Time completes all things. But some people aren’t patient enough to let time take it’s course.
This ranges from something as small as removing a baked good from the oven because your so excited to eat it, to showing your friends a drawing that your super excited about that you haven’t finished yet. Humans are impatient creatures.
And no where is that more apparent than with Rare’s newest game, Sea of Thieves.
Playing the game, it’s painfully obvious that it’s still incomplete. Given, you know, how there are only three quest types, no progression system, and two types of enemies (one of which you’ll probably never even see) along with a painfully empty over world.
This game is sixty dollars, by the way.
The story here is painfully obvious. Microsoft realized that they’ve got a best seller on their hands, so they pushed hard with advertising and special systems and all that, all while putting tremendous pressure on Rare’s developers.
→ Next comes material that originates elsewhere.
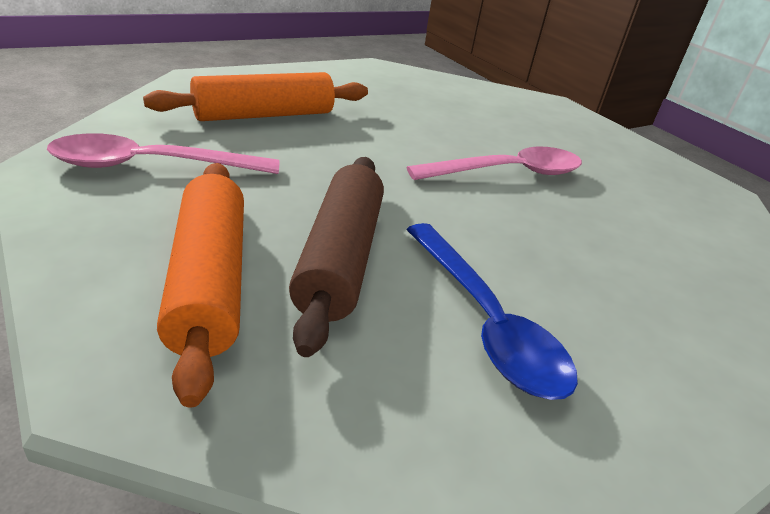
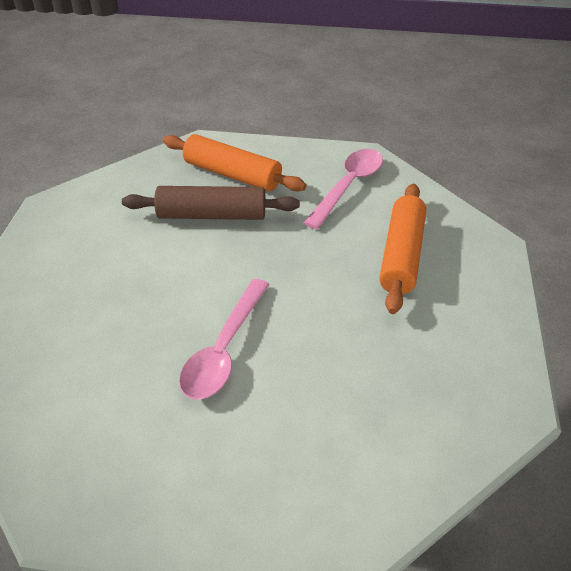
camera: 135 degrees right, 10 degrees up
(339, 258) = (212, 215): brown rolling pin -> brown rolling pin turned 45 degrees counterclockwise
(485, 322) = (127, 236): blue spoon -> none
Then, because they were seeing dollar signs, they pushed for a release date earlier than the game could handle.
In layman’s terms, they pulled it from the oven a few minutes too early. And for those who do frequent baking, you know a few minutes is the difference between life and death for your pastry.
Sea of Thieves is not complete. Because of this, no one will be around to care when the actual substantial updates start rolling around to fix it. It’s No Man’s Sky all over again. It’s No Man’s Sea.
The most sad thing is, there’s so much potential here. This is easily one of the most beautiful games I’ve ever played, the music is great, and for the initial first hours it is really fun. It’s just a damn shame that it doesn’t maintain that fun.
If Microsoft gave this game more time, it could’ve been a master piece. Instead, it’ll be just another passing ship in the sea that everyone will forget about.